Peter Jackson Talks Unanswered Questions And Eccentric Dwarves On The Set Of The Hobbit
It took so long to get The Hobbit happening. There were all the problems and all the ins and outs. When did it become apparent to you that so many things seemed to be pointing to you coming back to the director's chair? When did it become apparent to you in your heart that you would come back to it? And what made you want to ultimately do it?
When Guillermo [del Toro] left it was a surprise, although, we sort of felt that the whole MGM situation that was happening at that time was a blur in my mind now, it was so long ago, but when they were nearly going bankrupt and they couldn't-- Warners were trying to do it without MGM and they wouldn't do that. It was a situation where it looked like-- When Guillermo left we didn't have a green light and we didn't have a movie, and so it was freewheeling, in a sense, for at least two, maybe three months after he left we really-- I was there as a caretaker, but it wasn't like anything much could be done 'cause there was no budget, there was nothing really. We didn't know what was going to happen with MGM. But we were working on the script with Fran [Walsh] and Phil [Boyens] and Guillermo for a period of time beforehand. We were starting to work up the characters and so I was beginning to get connected to the material quite well.
I never wanted to do The Hobbit in the first place 'cause the idea of having an ensemble of thirteen dwarves terrified me and I thought, well, it's going to be much more interesting to have another filmmaker dealing with that I'll just go with it and see what happens. I thought it was a nightmare that I thought would be much more interesting to see what somebody else did with it, but the weird thing with this is that having ended up where I am, the fact that there's thirteen dwarves in it is the great joy of the movie. I've actually swung a 180 degrees round now. It's like I suddenly think, "Wow, this movie is really cool because of all these characters, these eccentric dwarves." And we've given each of them personalities and things and they are very much the heart of the story. Bilbo is the soul of the story, but the dwarves and their wanting to reclaim their homeland is very much the heart of the story. I like these guys now. Actually I'm pleased it ended up the way it did.
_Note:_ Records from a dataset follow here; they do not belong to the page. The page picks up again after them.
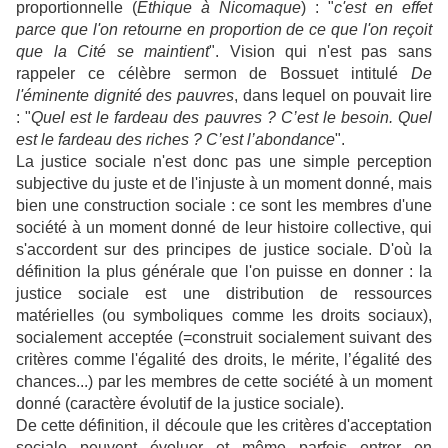
proportionnelle (
Éthique à Nicomaque
) : "
c'est en effet
parce que l'on retourne en proportion de ce que l'on reçoit
que la Cité se maintient
". Vision qui n'est pas sans
rappeler ce célèbre sermon de Bossuet intitulé
De
l'éminente dignité des pauvres
, dans lequel on pouvait lire
: "
Quel est le fardeau des pauvres ? C’est le besoin. Quel
est le fardeau des riches ? C’est l’abondance
".
La justice sociale n'est donc pas une simple perception
subjective du juste et de l'injuste à un moment donné, mais
bien une construction sociale : ce sont les membres d'une
société à un moment donné de leur histoire collective, qui
s'accordent sur des principes de justice sociale. D'où la
définition la plus générale que l'on puisse en donner : la
justice sociale est une distribution de ressources
matérielles (ou symboliques comme les droits sociaux),
socialement acceptée (=construit socialement suivant des
critères comme l'égalité des droits, le mérite, l’égalité des
chances...) par les membres de cette société à un moment
donné (caractère évolutif de la justice sociale).
De cette définition, il découle que les critères d'acceptation
sociale peuvent évoluer et même parfois entrer en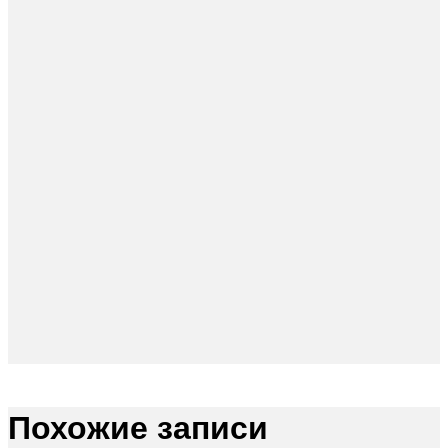
Похожие записи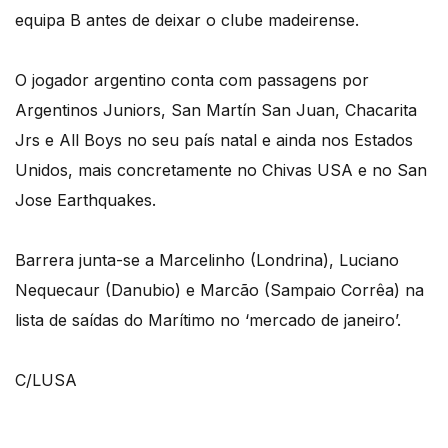
equipa B antes de deixar o clube madeirense.
O jogador argentino conta com passagens por
Argentinos Juniors, San Martín San Juan, Chacarita
Jrs e All Boys no seu país natal e ainda nos Estados
Unidos, mais concretamente no Chivas USA e no San
Jose Earthquakes.
Barrera junta-se a Marcelinho (Londrina), Luciano
Nequecaur (Danubio) e Marcão (Sampaio Corrêa) na
lista de saídas do Marítimo no ‘mercado de janeiro’.
C/LUSA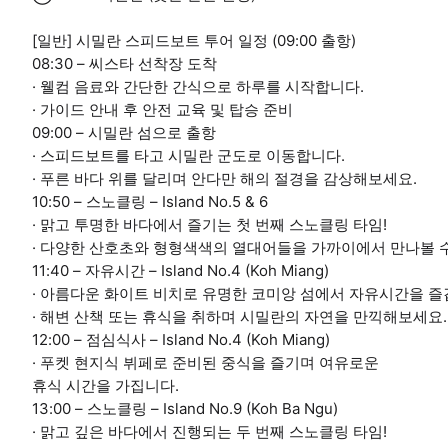
[일반] 시밀란 스피드보트 투어 일정 (09:00 출항)
08:30 – 씨스타 선착장 도착
· 웰컴 음료와 간단한 간식으로 하루를 시작합니다.
· 가이드 안내 후 안전 교육 및 탑승 준비
09:00 – 시밀란 섬으로 출항
· 스피드보트를 타고 시밀란 군도로 이동합니다.
· 푸른 바다 위를 달리며 안다만 해의 절경을 감상해보세요.
10:50 – 스노클링 – Island No.5 & 6
· 맑고 투명한 바다에서 즐기는 첫 번째 스노클링 타임!
· 다양한 산호초와 형형색색의 열대어들을 가까이에서 만나볼 
11:40 – 자유시간 – Island No.4 (Koh Miang)
· 아름다운 화이트 비치로 유명한 코미앙 섬에서 자유시간을 즐
· 해변 산책 또는 휴식을 취하며 시밀란의 자연을 만끽해보세요.
12:00 – 점심식사 – Island No.4 (Koh Miang)
· 푸켓 현지식 뷔페로 준비된 중식을 즐기며 여유로운
휴식 시간을 가집니다.
13:00 – 스노클링 – Island No.9 (Koh Ba Ngu)
· 맑고 깊은 바다에서 진행되는 두 번째 스노클링 타임!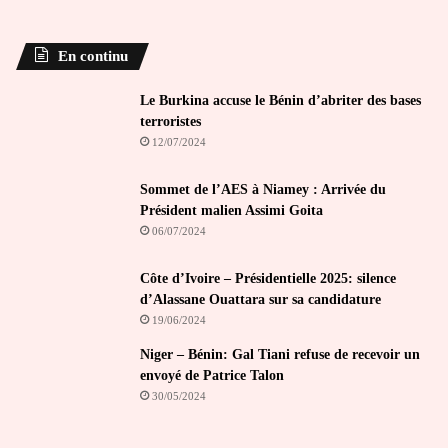
En continu
Le Burkina accuse le Bénin d’abriter des bases
terroristes
12/07/2024
Sommet de l’AES à Niamey : Arrivée du
Président malien Assimi Goita
06/07/2024
Côte d’Ivoire – Présidentielle 2025: silence
d’Alassane Ouattara sur sa candidature
19/06/2024
Niger – Bénin: Gal Tiani refuse de recevoir un
envoyé de Patrice Talon
30/05/2024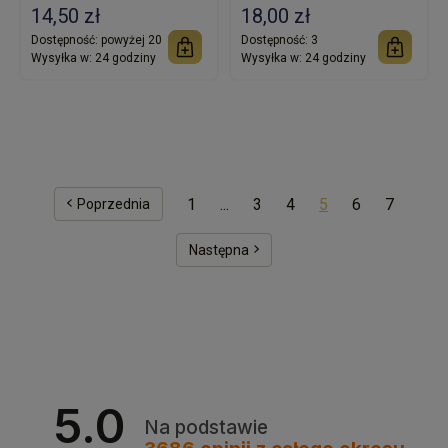
14,50 zł
18,00 zł
Dostępność:
powyżej 20
Dostępność:
3
Wysyłka w:
24 godziny
Wysyłka w:
24 godziny
1
...
3
4
5
6
7
5.0
Na podstawie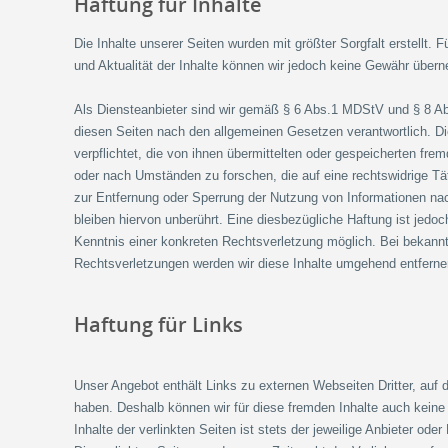
Haftung für Inhalte
Die Inhalte unserer Seiten wurden mit größter Sorgfalt erstellt. Fü
und Aktualität der Inhalte können wir jedoch keine Gewähr über
Als Diensteanbieter sind wir gemäß § 6 Abs.1 MDStV und § 8 Ab
diesen Seiten nach den allgemeinen Gesetzen verantwortlich. Di
verpflichtet, die von ihnen übermittelten oder gespeicherten fr
oder nach Umständen zu forschen, die auf eine rechtswidrige Tät
zur Entfernung oder Sperrung der Nutzung von Informationen n
bleiben hiervon unberührt. Eine diesbezügliche Haftung ist jedoc
Kenntnis einer konkreten Rechtsverletzung möglich. Bei bekan
Rechtsverletzungen werden wir diese Inhalte umgehend entferne
Haftung für Links
Unser Angebot enthält Links zu externen Webseiten Dritter, auf d
haben. Deshalb können wir für diese fremden Inhalte auch kein
Inhalte der verlinkten Seiten ist stets der jeweilige Anbieter oder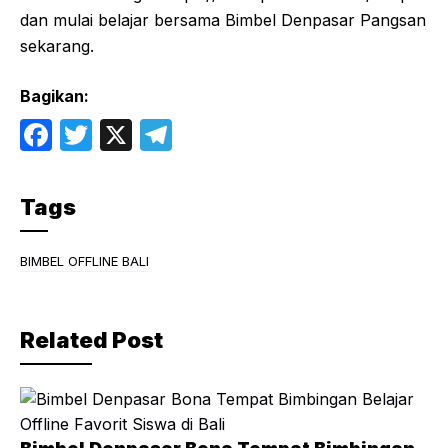
dan mulai belajar bersama Bimbel Denpasar Pangsan
sekarang.
Bagikan:
F
T
X
T
a
w
el
c
itt
e
Tags
e
er
gr
b
a
BIMBEL OFFLINE BALI
o
m
o
Related Post
k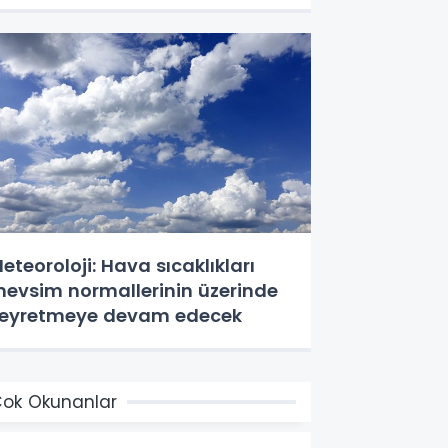
eteoroloji: Hava sıcaklıkları
evsim normallerinin üzerinde
eyretmeye devam edecek
ok Okunanlar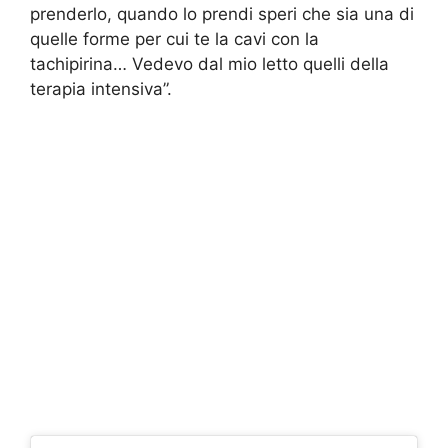
prenderlo, quando lo prendi speri che sia una di
quelle forme per cui te la cavi con la
tachipirina… Vedevo dal mio letto quelli della
terapia intensiva”.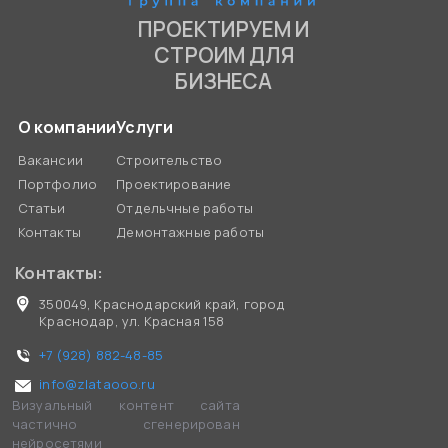
ПРОЕКТИРУЕМ И
СТРОИМ ДЛЯ
БИЗНЕСА
О компании
Услуги
Вакансии
Строительство
Портфолио
Проектирование
Статьи
Отдельчные работы
Контакты
Демонтажные работы
Контакты:
350049, Краснодарский край, город
Краснодар, ул. Красная 158
+7 (928) 882-48-85
info@zlataooo.ru
Визуальный контент сайта
частично сгенерирован
нейросетями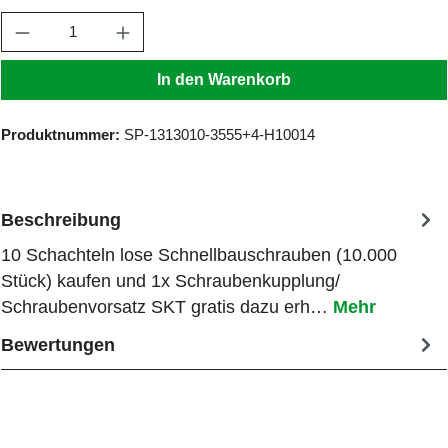
Produkt Anzahl: Gib den gewünschten Wert ein
In den Warenkorb
Produktnummer:
SP-1313010-3555+4-H10014
Beschreibung
10 Schachteln lose Schnellbauschrauben (10.000
Stück) kaufen und 1x Schraubenkupplung/
Schraubenvorsatz SKT gratis dazu erh…
Mehr
Bewertungen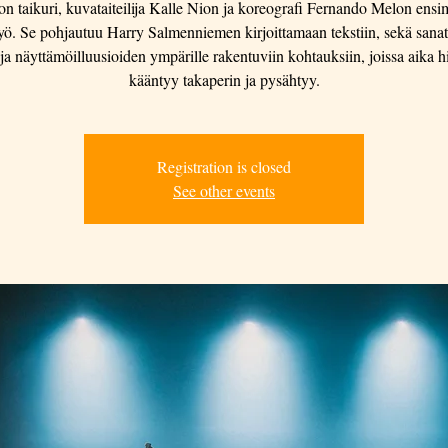
n taikuri, kuvataiteilija Kalle Nion ja koreografi Fernando Melon ens
työ. Se pohjautuu Harry Salmenniemen kirjoittamaan tekstiin, sekä sanat
 ja näyttämöilluusioiden ympärille rakentuviin kohtauksiin, joissa aika h
kääntyy takaperin ja pysähtyy.
Registration is closed
See other events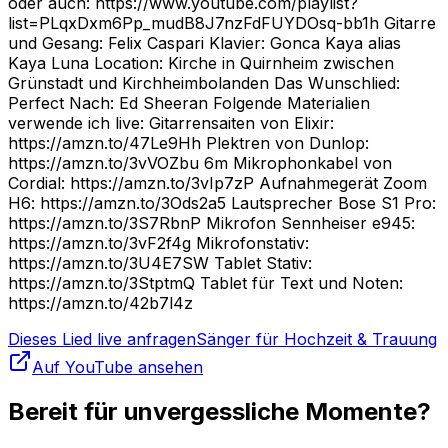
oder auch: https://www.youtube.com/playlist?
list=PLqxDxm6Pp_mudB8J7nzFdFUYDOsq-bb1h Gitarre
und Gesang: Felix Caspari Klavier: Gonca Kaya alias
Kaya Luna Location: Kirche in Quirnheim zwischen
Grünstadt und Kirchheimbolanden Das Wunschlied:
Perfect Nach: Ed Sheeran Folgende Materialien
verwende ich live: Gitarrensaiten von Elixir:
https://amzn.to/47Le9Hh Plektren von Dunlop:
https://amzn.to/3vVOZbu 6m Mikrophonkabel von
Cordial: https://amzn.to/3vIp7zP Aufnahmegerät Zoom
H6: https://amzn.to/3Ods2a5 Lautsprecher Bose S1 Pro:
https://amzn.to/3S7RbnP Mikrofon Sennheiser e945:
https://amzn.to/3vF2f4g Mikrofonstativ:
https://amzn.to/3U4E7SW Tablet Stativ:
https://amzn.to/3StptmQ Tablet für Text und Noten:
https://amzn.to/42b7l4z
Dieses Lied live anfragen
Sänger für Hochzeit & Trauung
Auf YouTube ansehen
Bereit für unvergessliche Momente?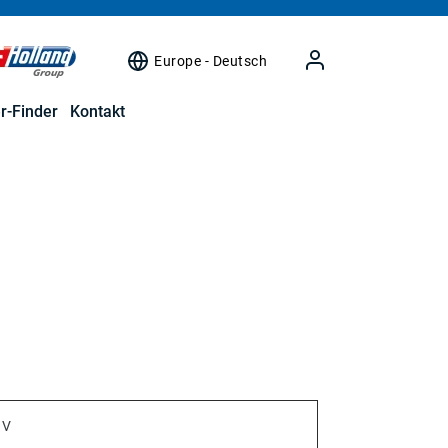
Europe - Deutsch
r-Finder
Kontakt
 V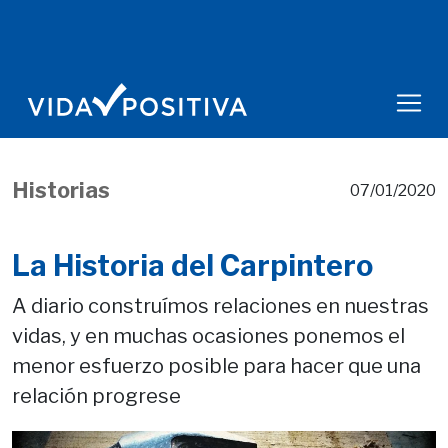
Historias
07/01/2020
La Historia del Carpintero
A diario construímos relaciones en nuestras
vidas, y en muchas ocasiones ponemos el
menor esfuerzo posible para hacer que una
relación progrese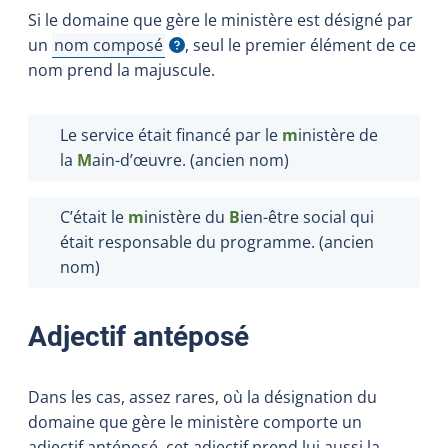
Si le domaine que gère le ministère est désigné par
un
nom composé
, seul le premier élément de ce
Afficher l'infobulle
nom prend la majuscule.
Le service était financé par le
m
inistère de
la
M
ain-d’œuvre. (ancien nom)
C’était le
m
inistère du
B
ien-être social qui
était responsable du programme. (ancien
nom)
Adjectif antéposé
Dans les cas, assez rares, où la désignation du
domaine que gère le ministère comporte un
adjectif antéposé, cet adjectif prend lui aussi la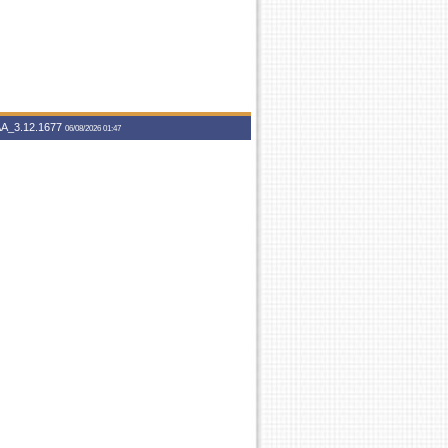
A_3.12.1677
06/08/2026 01:47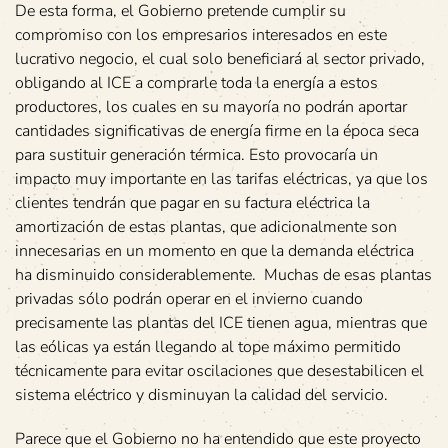
De esta forma, el Gobierno pretende cumplir su
compromiso con los empresarios interesados en este
lucrativo negocio, el cual solo beneficiará al sector privado,
obligando al ICE a comprarle toda la energía a estos
productores, los cuales en su mayoría no podrán aportar
cantidades significativas de energía firme en la época seca
para sustituir generación térmica. Esto provocaría un
impacto muy importante en las tarifas eléctricas, ya que los
clientes tendrán que pagar en su factura eléctrica la
amortización de estas plantas, que adicionalmente son
innecesarias en un momento en que la demanda eléctrica
ha disminuido considerablemente. Muchas de esas plantas
privadas sólo podrán operar en el invierno cuando
precisamente las plantas del ICE tienen agua, mientras que
las eólicas ya están llegando al tope máximo permitido
técnicamente para evitar oscilaciones que desestabilicen el
sistema eléctrico y disminuyan la calidad del servicio.
Parece que el Gobierno no ha entendido que este proyecto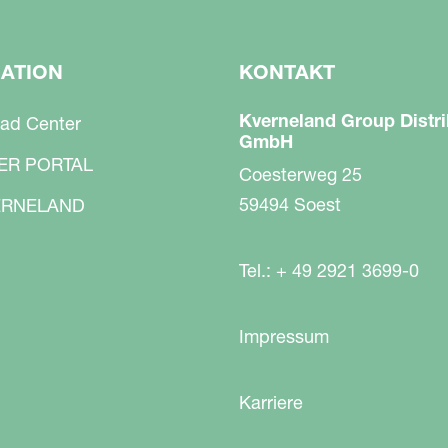
GATION
KONTAKT
Kverneland Group Distri
ad Center
GmbH
ER PORTAL
Coesterweg 25
59494 Soest
RNELAND
Tel.: + 49 2921 3699-0
Impressum
Karriere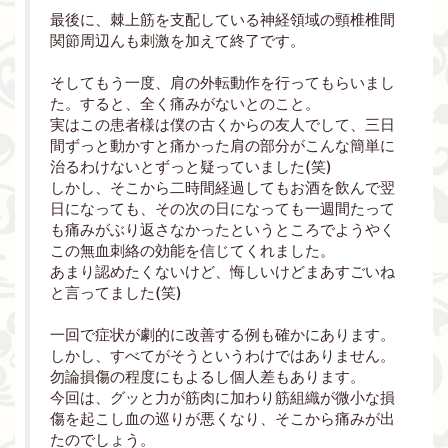
最後に、棘上筋を支配している神経領域の頸椎椎間
関節周辺んも刺激を加えて終了です。
そしてもう一度、肩の外転動作を行ってもらいまし
た。すると、全く痛みがないとのこと。
実はこの患者様は僕の古くからの友人でして、三日
間ずっと動かすと痛かった肩の部分がこんな簡単に
治るわけないとずっと疑っていました(笑)
しかし、そこから二時間経過してもお酒を飲んで翌
日になっても、その次の日になっても一週間たって
も痛みがぶり返さなかったというところでようやく
この無血刺絡の効能を信じてくれました。
あまり認めたくないけど、悔しいけどまあすごいね
と言ってました(笑)
一回で症状が劇的に改善する例も確かにあります。
しかし、すべてがそうというわけではありません。
勿論損傷の程度にもよるし個人差もあります。
今回は、グッと力が筋肉に加わり筋組織が微小な損
傷を起こし血の巡りが悪くなり、そこから痛みが出
たのでしょう。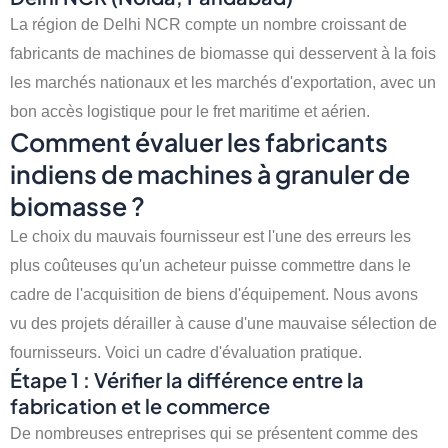
La région de Delhi NCR compte un nombre croissant de
fabricants de machines de biomasse qui desservent à la fois
les marchés nationaux et les marchés d'exportation, avec un
bon accès logistique pour le fret maritime et aérien.
Comment évaluer les fabricants
indiens de machines à granuler de
biomasse ?
Le choix du mauvais fournisseur est l'une des erreurs les
plus coûteuses qu'un acheteur puisse commettre dans le
cadre de l'acquisition de biens d'équipement. Nous avons
vu des projets dérailler à cause d'une mauvaise sélection de
fournisseurs. Voici un cadre d'évaluation pratique.
Étape 1 : Vérifier la différence entre la
fabrication et le commerce
De nombreuses entreprises qui se présentent comme des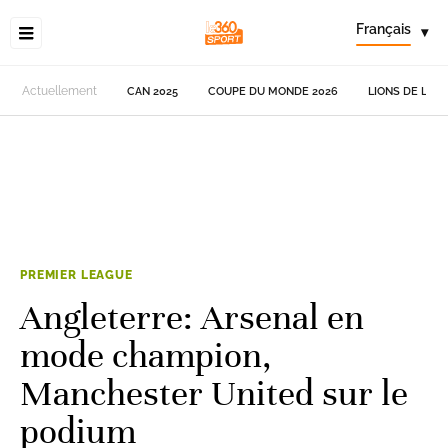
Français
▾
Actuellement
CAN 2025
COUPE DU MONDE 2026
LIONS DE L'AT
PREMIER LEAGUE
Angleterre: Arsenal en
mode champion,
Manchester United sur le
podium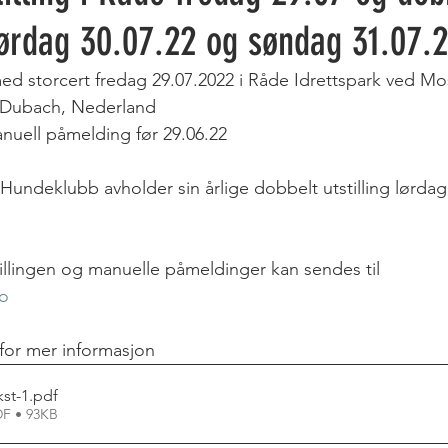
 lørdag 30.07.22 og søndag 31.07.
 med storcert fredag 29.07.2022 i Råde Idrettspark ved Mo
Dubach, Nederland
nuell påmelding før 29.06.22
ndeklubb avholder sin årlige dobbelt utstilling lørdag
llingen og manuelle påmeldinger kan sendes til 
no
for mer informasjon
st-1
.pdf
F • 93KB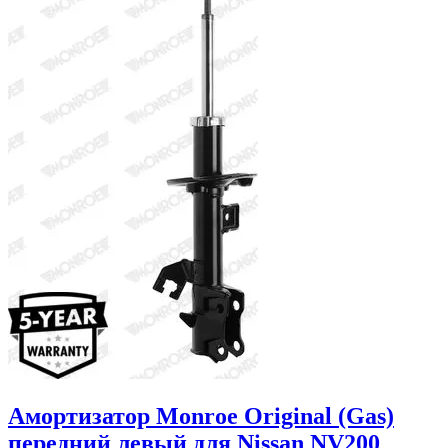
Амортизатор Monroe Original (Gas)
передний левый для Nissan NV200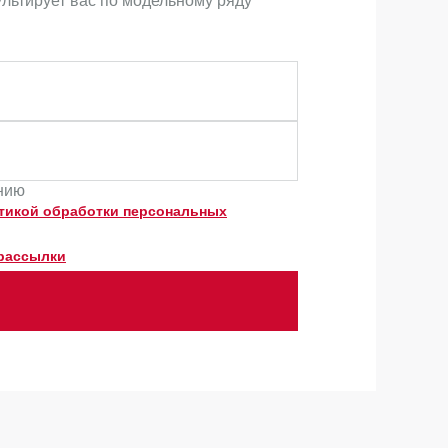
ультирует вас по модельному ряду
ению
тикой обработки персональных
рассылки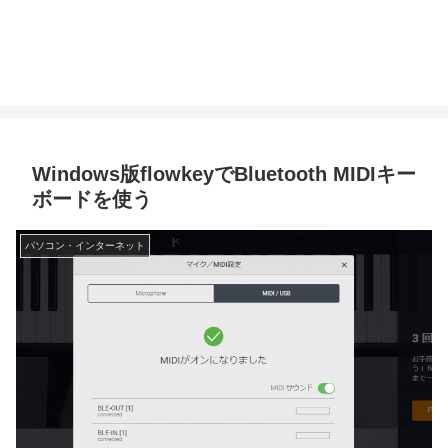
Windows版flowkeyでBluetooth MIDIキー
ボードを使う
パソコン・インターネット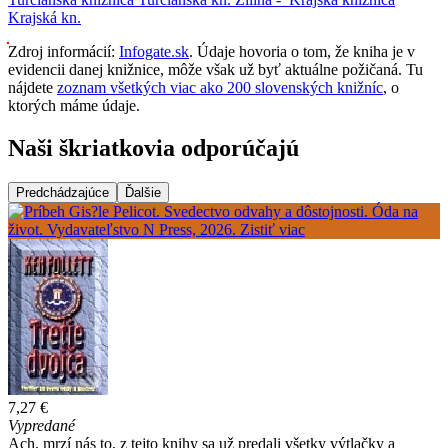
Krajská kn.
Zdroj informácií:
Infogate.sk
. Údaje hovoria o tom, že kniha je v
evidencii danej knižnice, môže však už byť aktuálne požičaná. Tu
nájdete
zoznam všetkých viac ako 200 slovenských knižníc
, o
ktorých máme údaje.
Naši škriatkovia odporúčajú
Predchádzajúce
Ďalšie
7,27 €
Vypredané
Ach, mrzí nás to, z tejto knihy sa už predali všetky výtlačky a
In The Hobbit, Tolkien is really exploring these ideas of modern versus ancient views of heroism. Is that something that you're exploring here? Is this a search for heroes, because we have Bilbo who is going to move into the next story, and Legolas who is going to make the move into the next story, and Thorin who doesn't make the move into the next story, and are we going to have this idea of what makes heroes and what makes successful heroes versus unsuccessful heroes?
The book has some of those themes. Thorin is very much an anti-hero in some respects. He's become so obsessed with what he believes to be the right thing that he crosses a boundary in way, with the dragon sickness and things. So he is an interesting character, and Bilbo-- The Hobbits are always the greatest heroes 'cause they're us, they're the unlikely hero who is thrust into this incredible danger and they have no choice but to get the goodness within themselves and the strength within themselves and try to survive and get through it, so they're always the most interesting heroes. They're not flawed, they're just unlikely heroes. They're not the sort of person you would really think would be able to take on a dragon, but when you see them actually doing that, I find that sort of heroism in films really interesting. Legolas is just a hero. I don't identify myself with Legolas that much. Just go and let Orlando do his thing and it's great for the movie. It's good.